Calmness is one of the chancellor’s strengths: Usually, the more the public gets upset, the more the stoic Angela Merkel acts. Her sharp remarks regarding the alleged National Security Agency (NSA) bugging operation on her phone are, therefore, unusual. But it is not the first time that the head of government has behaved like this to avoid taking a defensive position.

One of her great strengths, also recognized by her opponents, is Angela Merkel’s serenity. No matter what political idea or coalition agreement unfolds in the daily life of the chancellor, it produces the same effect as always. Her eternal motto seems to be “It is what it is.”

The more the public gets upset, the more the stoic Merkel reacts. Anyone who tries to get the chancellor out of her shell usually fails due to a mixture of mild derision and straightforward sovereignty.

There must be reasons if things turn out differently. Her phone call with Barack Obama concerning the alleged bugging on her phone, and even more the sharpness of Merkel’s public statements, are extremely unusual. One has to compare these actions with a march accompanying a political turn: That was the last straw, not only because Merkel’s “neck swelled,” but also because it seemed politically opportune. The chancellor is taking the opportunity to disengage herself out of a defensive situation regarding the NSA affair. What does that remind one of?

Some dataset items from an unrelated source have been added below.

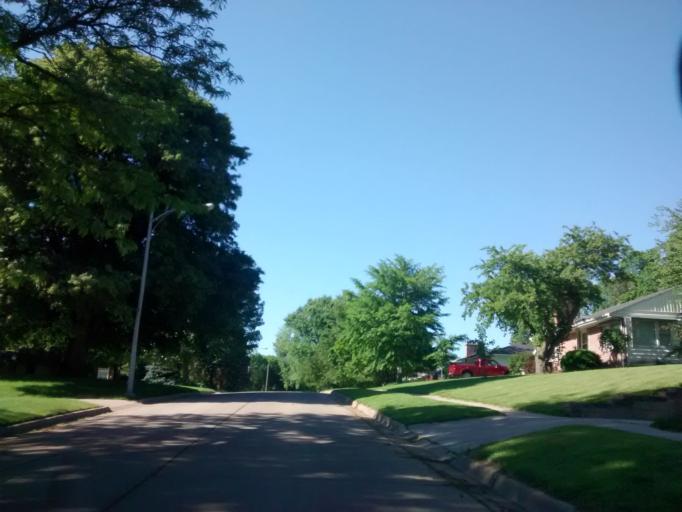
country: US
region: Nebraska
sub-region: Douglas County
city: Ralston
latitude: 41.2563
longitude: -96.0195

A Pattern that Already Once Existed, at Fukushima

The model is called energy revolution — precipitated by the events in Fukushima and the subsequent proceedings for a nuclear phase-out rush initiated by Merkel. Even back then, a previously long debated topic could not be solved politically. She could not gain anything but stood to lose a lot, referring to the originally agreed upon extension of nuclear power plants: Each loose screw in Brunsbuttel, each steam outlet in Biblis threatened the already fragile nuclear political peace. Merkel ended this unpleasant condition at the right moment with marching orders in the opposite direction.

With regard to the NSA scandal, Merkel copied herself. For various political reasons, ranging from the German-American friendship to her own campaign, Merkel opposed the public indignation for a long time, sometimes almost with disinterest masquerading as appeasement. But at the final blow, where Chancellery Minister Ronald Pofalla wanted to see the affair ended, the whistle-blowers were little impressed.

Of course, Edward Snowden and his helpers put the U.S. government in the most critical situation. But in a world of network intelligence, you never know when contaminated water could drip into your own territory. The danger posed by Snowden for the federal government may not be great, but it exists. The man represents a personalized residual risk for Merkel as well.

After her rebellion against Obama, Merkel now stands no longer with her back to the wall, but on his good side. It is possible that she will make a big deal out of privacy, intelligence and everything that goes with these topics via consultations, committees and consensus searches everywhere. And if you say, “Well, that is a U-turn,” she will respond with complete calmness as she did regarding the nuclear phase-out: “Actually, I have always wanted it like this, just different.”